The deck door slid open and the sounds of music and laughter spilled out. She stood up and pressed her fingers under her eyes to catch any dribbles of mascara. Was she the only person in the world sobbing in the New Year? Taking a deep breath, she turned to see who was coming outside. Please don’t be Kate or Tonya. Didn’t know if she had the strength to lie to her friends about what was wrong. They could sniff out a fib faster than Doc Louie’s bloodhounds.
“Why’d you rush out here?” Brad asked.
Dang, worse than Kate or Tonya, Jeanne thought as she turned away. “Guess I don’t feel like celebrating tonight.”
“Sure looked like you were having fun.” He rubbed his hands together. “It’s freezing out here.” He took off his jacket and draped it over her shoulders. His fingers grazed her arms and she felt goose bumps answering his touch.
His big, warm body pressed up next to hers and he planted his elbows on the railing as he looked out over the yard and the pool tucked away for the winter. “This night’s hard for me too, Jeanne. Eighteen years is a long time, but still… It hurts, I know.”
She shook her head and shrugged off the idea. She didn’t break down like this every year. Why this one? “No. That’s not it. Your mother died that night too, and you’re not out here crying.”
Brad winced and closed his mouth. He was quiet for a spell. “You still upset we didn’t land the catering gig for the Willowdale New Year’s Bash? You know Kate threw this party just to hand us a catering gig, right? Not a bad consolation prize.”
She nodded. “I know. Kate’s a great friend and the New Year’s Bash was a long shot. We’re not ready for that yet.”
He leaned into her, his breath hot on her cheek. “Cheer up, kiddo. It’s a new year. I’ll make you a batch of those rum balls you love so much to start it off right.” He frowned. “Nothing with alcohol for you. How about chocolate silk pie? You love my chocolate silk pie.”
She loved his everything. “No, thanks.”
“Damn. You turned down pie. You are upset.” He nudged her with his elbow. “You pouting ’cause I took away your drink? You’re a lightweight and you know it. I’ve gotta look out for you.”
Shaking her head, she sucked in a deep breath. “I’m pouting because… I’m lonely.” She sniffed, her emotions ready to tumble out like a bunch of peaches in those flimsy paper bags the Save More uses. “I’m sick of being single. I want a family.”

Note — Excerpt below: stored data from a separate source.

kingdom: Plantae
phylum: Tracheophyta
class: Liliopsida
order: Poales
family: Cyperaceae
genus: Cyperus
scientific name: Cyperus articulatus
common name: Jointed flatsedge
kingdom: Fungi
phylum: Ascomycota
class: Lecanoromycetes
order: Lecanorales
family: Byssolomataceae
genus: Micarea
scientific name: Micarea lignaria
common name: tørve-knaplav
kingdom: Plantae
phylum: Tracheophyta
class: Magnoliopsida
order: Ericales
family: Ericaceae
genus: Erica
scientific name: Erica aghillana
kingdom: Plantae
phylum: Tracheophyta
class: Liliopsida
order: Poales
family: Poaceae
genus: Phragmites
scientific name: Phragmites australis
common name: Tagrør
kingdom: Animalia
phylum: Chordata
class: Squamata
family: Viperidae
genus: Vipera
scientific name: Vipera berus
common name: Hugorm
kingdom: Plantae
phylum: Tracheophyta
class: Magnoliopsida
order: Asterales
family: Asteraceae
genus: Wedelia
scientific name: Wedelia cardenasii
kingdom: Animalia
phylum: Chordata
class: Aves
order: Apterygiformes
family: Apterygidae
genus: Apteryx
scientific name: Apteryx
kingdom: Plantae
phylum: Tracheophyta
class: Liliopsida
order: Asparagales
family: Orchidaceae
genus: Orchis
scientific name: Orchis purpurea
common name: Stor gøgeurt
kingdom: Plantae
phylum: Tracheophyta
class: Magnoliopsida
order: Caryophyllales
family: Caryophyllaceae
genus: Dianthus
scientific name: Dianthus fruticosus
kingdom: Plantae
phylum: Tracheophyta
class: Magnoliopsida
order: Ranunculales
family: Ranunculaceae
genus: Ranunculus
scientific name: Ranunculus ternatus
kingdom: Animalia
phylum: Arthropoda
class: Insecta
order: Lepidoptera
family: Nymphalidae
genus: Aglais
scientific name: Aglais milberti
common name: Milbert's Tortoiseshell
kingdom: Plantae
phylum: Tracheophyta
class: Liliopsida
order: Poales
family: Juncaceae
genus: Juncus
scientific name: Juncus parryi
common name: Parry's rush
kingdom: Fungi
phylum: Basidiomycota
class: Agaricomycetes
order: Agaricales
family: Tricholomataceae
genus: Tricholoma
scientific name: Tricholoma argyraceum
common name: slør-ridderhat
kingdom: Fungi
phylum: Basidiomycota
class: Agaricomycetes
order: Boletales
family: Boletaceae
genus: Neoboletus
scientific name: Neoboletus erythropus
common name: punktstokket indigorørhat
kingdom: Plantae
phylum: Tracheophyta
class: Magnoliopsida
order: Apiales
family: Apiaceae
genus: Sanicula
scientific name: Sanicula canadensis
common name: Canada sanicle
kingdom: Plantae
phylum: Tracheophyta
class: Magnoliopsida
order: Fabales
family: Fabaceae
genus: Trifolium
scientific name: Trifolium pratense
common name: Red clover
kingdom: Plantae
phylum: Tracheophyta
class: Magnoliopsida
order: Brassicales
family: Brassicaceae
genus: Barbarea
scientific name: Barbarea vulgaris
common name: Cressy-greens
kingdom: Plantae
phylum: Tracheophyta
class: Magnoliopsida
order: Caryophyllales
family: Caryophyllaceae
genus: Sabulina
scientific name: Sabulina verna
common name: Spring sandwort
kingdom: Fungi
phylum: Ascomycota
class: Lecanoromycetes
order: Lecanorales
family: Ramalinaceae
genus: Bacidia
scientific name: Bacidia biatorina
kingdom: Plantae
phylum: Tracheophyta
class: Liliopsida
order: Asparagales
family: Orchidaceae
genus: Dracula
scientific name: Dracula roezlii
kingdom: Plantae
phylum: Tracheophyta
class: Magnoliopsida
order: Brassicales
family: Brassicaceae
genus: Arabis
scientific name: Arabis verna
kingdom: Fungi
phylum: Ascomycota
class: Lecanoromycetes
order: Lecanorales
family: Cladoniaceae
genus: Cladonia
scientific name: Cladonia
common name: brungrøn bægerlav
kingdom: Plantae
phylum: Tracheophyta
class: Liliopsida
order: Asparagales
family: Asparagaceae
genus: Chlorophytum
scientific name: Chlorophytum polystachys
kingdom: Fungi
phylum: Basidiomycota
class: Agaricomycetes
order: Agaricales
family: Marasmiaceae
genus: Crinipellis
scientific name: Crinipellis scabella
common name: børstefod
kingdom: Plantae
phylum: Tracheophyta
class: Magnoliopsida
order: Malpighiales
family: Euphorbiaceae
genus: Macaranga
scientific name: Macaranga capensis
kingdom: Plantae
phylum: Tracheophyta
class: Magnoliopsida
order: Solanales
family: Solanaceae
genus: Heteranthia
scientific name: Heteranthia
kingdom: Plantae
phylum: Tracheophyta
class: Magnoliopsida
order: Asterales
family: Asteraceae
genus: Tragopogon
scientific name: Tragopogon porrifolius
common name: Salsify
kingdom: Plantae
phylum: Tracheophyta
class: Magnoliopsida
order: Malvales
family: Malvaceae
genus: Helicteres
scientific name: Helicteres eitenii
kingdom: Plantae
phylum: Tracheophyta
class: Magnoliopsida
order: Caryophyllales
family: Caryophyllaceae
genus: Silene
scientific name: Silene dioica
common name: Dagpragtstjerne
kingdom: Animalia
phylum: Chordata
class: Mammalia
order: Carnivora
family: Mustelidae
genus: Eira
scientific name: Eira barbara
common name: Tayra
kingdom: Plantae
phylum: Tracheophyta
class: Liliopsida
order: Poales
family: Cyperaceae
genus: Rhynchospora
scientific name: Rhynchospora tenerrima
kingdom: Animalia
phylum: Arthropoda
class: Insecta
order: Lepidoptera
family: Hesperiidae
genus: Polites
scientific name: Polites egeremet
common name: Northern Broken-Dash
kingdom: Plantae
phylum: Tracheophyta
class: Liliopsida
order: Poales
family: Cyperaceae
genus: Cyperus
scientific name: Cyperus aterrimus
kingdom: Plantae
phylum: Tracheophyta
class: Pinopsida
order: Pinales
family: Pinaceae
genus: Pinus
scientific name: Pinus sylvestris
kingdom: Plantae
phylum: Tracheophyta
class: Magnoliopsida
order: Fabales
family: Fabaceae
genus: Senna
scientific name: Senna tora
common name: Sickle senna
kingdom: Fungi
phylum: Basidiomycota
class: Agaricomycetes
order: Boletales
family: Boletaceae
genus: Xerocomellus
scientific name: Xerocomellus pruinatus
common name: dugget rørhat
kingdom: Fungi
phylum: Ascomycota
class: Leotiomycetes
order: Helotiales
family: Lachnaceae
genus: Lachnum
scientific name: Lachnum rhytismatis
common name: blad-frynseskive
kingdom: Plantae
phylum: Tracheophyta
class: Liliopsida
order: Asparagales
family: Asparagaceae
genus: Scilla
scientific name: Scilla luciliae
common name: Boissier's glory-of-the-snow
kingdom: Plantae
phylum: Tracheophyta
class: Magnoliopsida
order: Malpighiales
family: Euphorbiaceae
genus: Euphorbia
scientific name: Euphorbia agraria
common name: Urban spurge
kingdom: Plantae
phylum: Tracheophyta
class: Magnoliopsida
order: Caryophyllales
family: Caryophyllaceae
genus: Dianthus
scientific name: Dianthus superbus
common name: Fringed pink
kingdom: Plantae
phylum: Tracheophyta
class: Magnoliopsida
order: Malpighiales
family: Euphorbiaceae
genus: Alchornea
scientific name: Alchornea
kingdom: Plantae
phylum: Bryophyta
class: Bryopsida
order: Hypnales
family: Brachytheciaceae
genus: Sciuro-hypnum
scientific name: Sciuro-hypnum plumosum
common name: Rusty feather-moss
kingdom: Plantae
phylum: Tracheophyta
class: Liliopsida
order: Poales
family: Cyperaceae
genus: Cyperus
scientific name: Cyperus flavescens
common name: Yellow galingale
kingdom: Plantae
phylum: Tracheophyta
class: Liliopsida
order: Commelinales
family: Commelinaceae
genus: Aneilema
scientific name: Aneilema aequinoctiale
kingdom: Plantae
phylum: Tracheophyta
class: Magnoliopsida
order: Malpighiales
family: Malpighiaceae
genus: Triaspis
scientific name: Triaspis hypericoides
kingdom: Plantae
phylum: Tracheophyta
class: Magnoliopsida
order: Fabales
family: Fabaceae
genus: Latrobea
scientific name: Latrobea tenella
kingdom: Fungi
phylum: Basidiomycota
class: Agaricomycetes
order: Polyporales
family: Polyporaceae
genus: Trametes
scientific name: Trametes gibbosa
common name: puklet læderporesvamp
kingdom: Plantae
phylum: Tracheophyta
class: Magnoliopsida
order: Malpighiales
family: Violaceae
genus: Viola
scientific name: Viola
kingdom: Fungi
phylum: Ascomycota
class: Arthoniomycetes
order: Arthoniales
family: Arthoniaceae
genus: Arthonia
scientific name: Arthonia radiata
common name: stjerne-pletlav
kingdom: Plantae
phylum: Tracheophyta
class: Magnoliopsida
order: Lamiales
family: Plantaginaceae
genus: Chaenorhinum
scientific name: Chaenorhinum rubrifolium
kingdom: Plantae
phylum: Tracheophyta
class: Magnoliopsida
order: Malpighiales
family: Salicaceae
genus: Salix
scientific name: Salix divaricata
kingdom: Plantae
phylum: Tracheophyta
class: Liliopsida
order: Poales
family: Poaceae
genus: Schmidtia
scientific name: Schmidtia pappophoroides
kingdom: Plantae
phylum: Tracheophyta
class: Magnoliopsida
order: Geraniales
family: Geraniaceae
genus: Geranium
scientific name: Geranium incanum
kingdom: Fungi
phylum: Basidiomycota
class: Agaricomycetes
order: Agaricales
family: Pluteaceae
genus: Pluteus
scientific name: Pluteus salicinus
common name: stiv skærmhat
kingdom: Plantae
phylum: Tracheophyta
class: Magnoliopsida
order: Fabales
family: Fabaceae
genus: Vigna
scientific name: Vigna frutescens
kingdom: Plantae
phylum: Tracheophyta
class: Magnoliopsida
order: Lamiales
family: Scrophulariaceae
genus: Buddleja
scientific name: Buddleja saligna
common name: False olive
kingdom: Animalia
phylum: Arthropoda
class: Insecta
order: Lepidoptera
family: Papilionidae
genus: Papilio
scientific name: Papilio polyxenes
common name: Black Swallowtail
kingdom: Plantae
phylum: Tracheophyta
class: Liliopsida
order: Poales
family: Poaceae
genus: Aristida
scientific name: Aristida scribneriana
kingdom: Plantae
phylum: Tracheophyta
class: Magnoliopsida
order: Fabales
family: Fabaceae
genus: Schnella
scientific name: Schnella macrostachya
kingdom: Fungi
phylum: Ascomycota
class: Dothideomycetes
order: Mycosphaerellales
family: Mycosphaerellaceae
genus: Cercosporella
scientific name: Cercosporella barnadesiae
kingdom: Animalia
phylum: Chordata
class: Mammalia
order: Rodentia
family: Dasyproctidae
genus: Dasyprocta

He looked up at the sky and let out a long sigh. “How can you even think about romance when we just launched Elegant Eats I sure don’t have time for dating. What makes you think you would?”
She lifted a shoulder, a strand of hair tickling her skin. “I’d make time. The alarm on my biological clock is blaring.” Cue the dramatic eye roll. “Never mind. I forgot—you don’t have one of those timers.” The champagne had loosened her tongue more than she realized. Things always got ugly when their talk turned to babies.